For the CPT stage we use parameter efficient LoRA technique with rank 128 and alpha of 32. In addition to using LoRA adapters we also fully train the text embedding layer and language modelling head. We use a learning rate of 1e-5 with cosine decay type and bf16 precision. Later the LoRA adapter layers were merged to the base model.

Stage 2: Projector Training

  • Dataset: We trained the projector using 100+ hours of english medical speech in Indian accent carefully transcribed and aligned at the utterance level.

  • Setup: During this stage, encoder and decoder layers were frozen. Only the projector layer is trained to bridge the modalities effectively.

Evaluation & Results

Evaluation of this model and benchmarking with other SOTA models is done using KARMA evaluation toolkit. The error rates mentioned here are over aggregated word and character counts across the entire dataset and not mean of per file level metrics.

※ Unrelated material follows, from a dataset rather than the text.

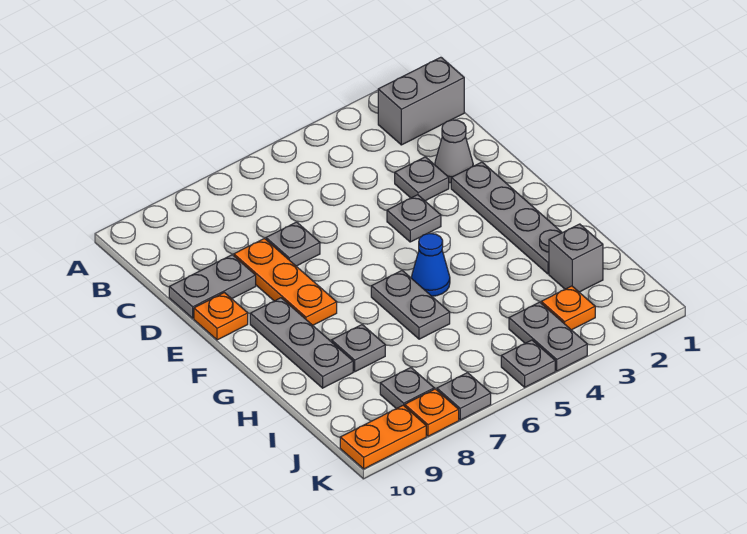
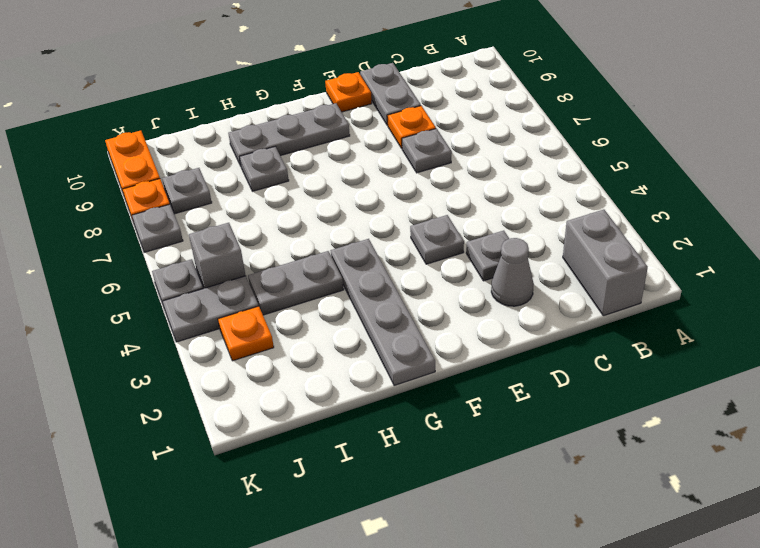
orange plate D8:F8 level 1 -> orange plate D8 level 1
grey plate E2:H2 level 1 -> grey plate G1:G4 level 1
blue cone G5 level 1 -> none
grey plate G6:H6 level 1 -> grey plate H4:I4 level 1
grey brick I2 level 1 -> grey brick J5 level 1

WER: word error rate, CER: character error rate, semWER: semantic WER, kwWER: medical entity keyword WER

semWER and kwWER are explained in depth in this blog.

Conclusion

The evaluation results for Parrotlet-a-en-5b, derived from the Eka Med ASR English benchmark, demonstrate impressive performance with a Word Error Rate (WER) of 0.109, Character Error Rate (CER) of 0.047, Semantic WER (semWER) of 0.072, and Medical Entity Keyword WER (kwWER) of 0.062. This outperforms established models such as GPT-4o, Gemini 2.0/2.5 Flash, and Eleven Labs. Our model effectively handles Indian English accents and complex medical terminology, including branded drug names. The model maintains low error rates for semantic content and medical keywords, ensuring accurate clinical documentation.

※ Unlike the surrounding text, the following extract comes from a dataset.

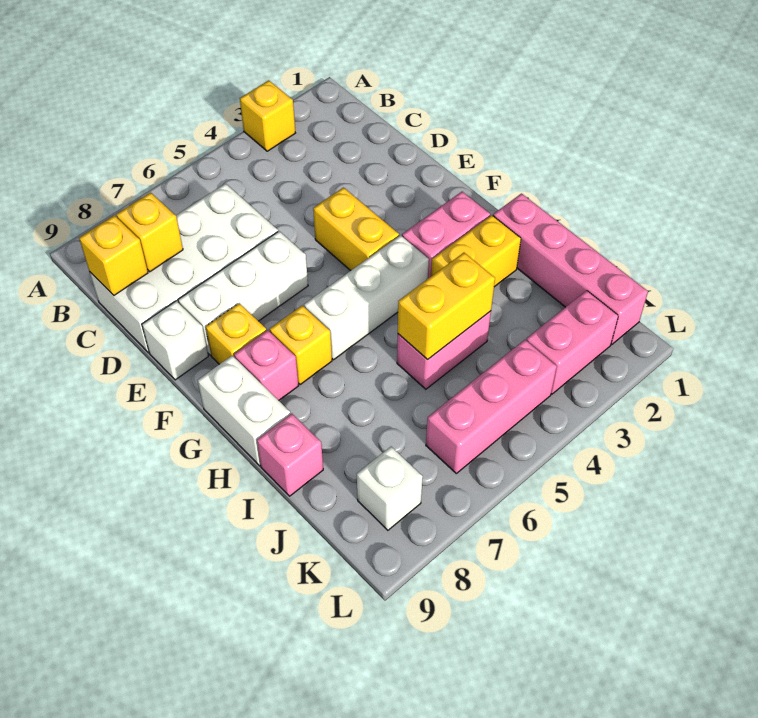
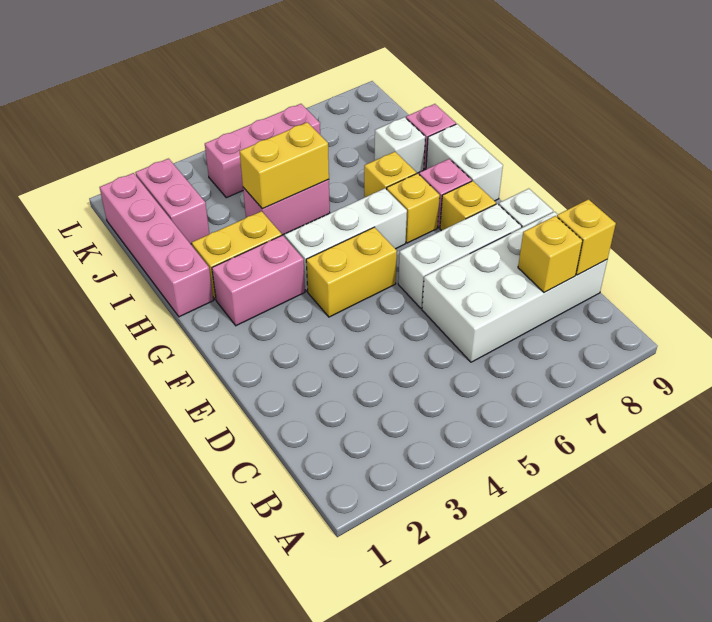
yellow brick A3 level 1 -> yellow brick H7 level 1
yellow brick E4:F4 level 1 -> yellow brick F4:F5 level 1
pink brick K2:K3 level 1 -> pink brick J2:K2 level 1
white brick K8 level 1 -> white brick I8 level 1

A key advantage is its efficient design, training only a lightweight projection layer while leveraging pretrained components, which minimizes computational demands and supports real-time application even in resource-constrained settings. By open-sourcing Parrotlet-a-en-4b, we invite the research and development community to build upon these models, developing innovative applications to improve patient care. In addition to this model, we also make our EkaScribe application available through API.